## CHALLENGE
In the post below about reading a large XML file in R, reproduce the passage that opens with "I want to read" and ends after "libary(XML)".

-- begin TEXT PROVIDED --

I want to read my xml into a dataframe in r. My intial Datafile is 14 GB so my initial try to read the file didn't work out:
f=xmlParse("Final.xml")
df=xmlToDataFrame(f)
r=xmlRoot(f)
The problem is that it is always running out of memory....
I've also seen the question:
How to read large (~20 GB) xml file in R?
I tried to use the approach from Martin Morgan, which i didn't 100% understood but tried to apply to my dataset.
libary(XML)
branchFunction <- function() {
store <- new.env()
func <- function(x, ...) {
ns <- getNodeSet(x, path = "//Sentiment")
value <- xmlValue(ns[[1]])
print(value)
# if storing something ...
# store[[some_key]] <- some_value
}
getStore <- function() { as.List(store) }
list(ROW = func, getStore=getStore)
}
myfunctions <- branchFunction()
xmlEventParse(
file = "Inputfile.xml",
handlers = NULL,
branches = myfunctions
))

-- end TEXT PROVIDED --
-- begin DATA PROVIDED --

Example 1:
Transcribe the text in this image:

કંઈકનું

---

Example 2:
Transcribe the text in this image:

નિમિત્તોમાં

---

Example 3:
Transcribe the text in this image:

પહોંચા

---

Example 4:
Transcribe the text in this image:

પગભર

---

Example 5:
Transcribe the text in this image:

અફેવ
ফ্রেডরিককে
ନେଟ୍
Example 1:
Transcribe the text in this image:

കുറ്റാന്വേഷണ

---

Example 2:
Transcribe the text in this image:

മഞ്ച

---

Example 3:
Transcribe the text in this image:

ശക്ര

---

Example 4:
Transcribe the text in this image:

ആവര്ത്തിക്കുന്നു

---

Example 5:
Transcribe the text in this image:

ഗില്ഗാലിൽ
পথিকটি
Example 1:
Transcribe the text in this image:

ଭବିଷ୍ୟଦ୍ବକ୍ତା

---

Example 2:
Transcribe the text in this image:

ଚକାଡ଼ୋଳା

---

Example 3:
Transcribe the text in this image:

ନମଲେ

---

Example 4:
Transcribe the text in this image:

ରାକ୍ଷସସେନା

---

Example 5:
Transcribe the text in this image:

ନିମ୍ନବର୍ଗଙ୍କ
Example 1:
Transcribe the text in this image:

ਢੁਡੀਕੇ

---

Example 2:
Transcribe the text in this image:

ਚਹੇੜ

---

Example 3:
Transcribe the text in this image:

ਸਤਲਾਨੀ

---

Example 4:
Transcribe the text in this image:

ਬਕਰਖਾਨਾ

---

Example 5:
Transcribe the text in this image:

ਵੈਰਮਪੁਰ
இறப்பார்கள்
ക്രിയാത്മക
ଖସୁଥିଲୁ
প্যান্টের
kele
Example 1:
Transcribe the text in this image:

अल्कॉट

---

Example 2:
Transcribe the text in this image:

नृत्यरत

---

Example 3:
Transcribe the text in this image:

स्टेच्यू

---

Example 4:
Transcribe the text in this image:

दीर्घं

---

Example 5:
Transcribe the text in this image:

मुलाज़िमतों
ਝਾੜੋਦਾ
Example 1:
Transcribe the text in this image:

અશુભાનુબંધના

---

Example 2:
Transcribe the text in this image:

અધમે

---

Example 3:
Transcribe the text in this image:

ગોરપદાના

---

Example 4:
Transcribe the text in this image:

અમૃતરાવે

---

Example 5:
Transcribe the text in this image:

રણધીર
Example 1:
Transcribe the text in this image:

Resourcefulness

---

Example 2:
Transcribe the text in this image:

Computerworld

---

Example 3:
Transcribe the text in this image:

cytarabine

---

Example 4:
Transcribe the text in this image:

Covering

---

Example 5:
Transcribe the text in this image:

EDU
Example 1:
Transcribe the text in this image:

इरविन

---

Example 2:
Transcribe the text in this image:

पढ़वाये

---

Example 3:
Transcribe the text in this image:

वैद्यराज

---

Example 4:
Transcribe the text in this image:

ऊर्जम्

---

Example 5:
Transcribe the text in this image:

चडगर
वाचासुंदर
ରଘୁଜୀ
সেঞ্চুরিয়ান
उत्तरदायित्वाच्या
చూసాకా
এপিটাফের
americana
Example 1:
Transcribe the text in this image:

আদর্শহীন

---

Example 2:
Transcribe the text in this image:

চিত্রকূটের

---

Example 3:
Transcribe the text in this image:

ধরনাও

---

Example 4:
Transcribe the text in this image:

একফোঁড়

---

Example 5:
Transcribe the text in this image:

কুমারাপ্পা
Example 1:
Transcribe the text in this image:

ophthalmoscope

-- end DATA PROVIDED --

## EXPECTED ANSWER
I want to read my xml into a dataframe in r. My intial Datafile is 14 GB so my initial try to read the file didn't work out:
f=xmlParse("Final.xml")
df=xmlToDataFrame(f)
r=xmlRoot(f)
The problem is that it is always running out of memory....
I've also seen the question:
How to read large (~20 GB) xml file in R?
I tried to use the approach from Martin Morgan, which i didn't 100% understood but tried to apply to my dataset.
libary(XML)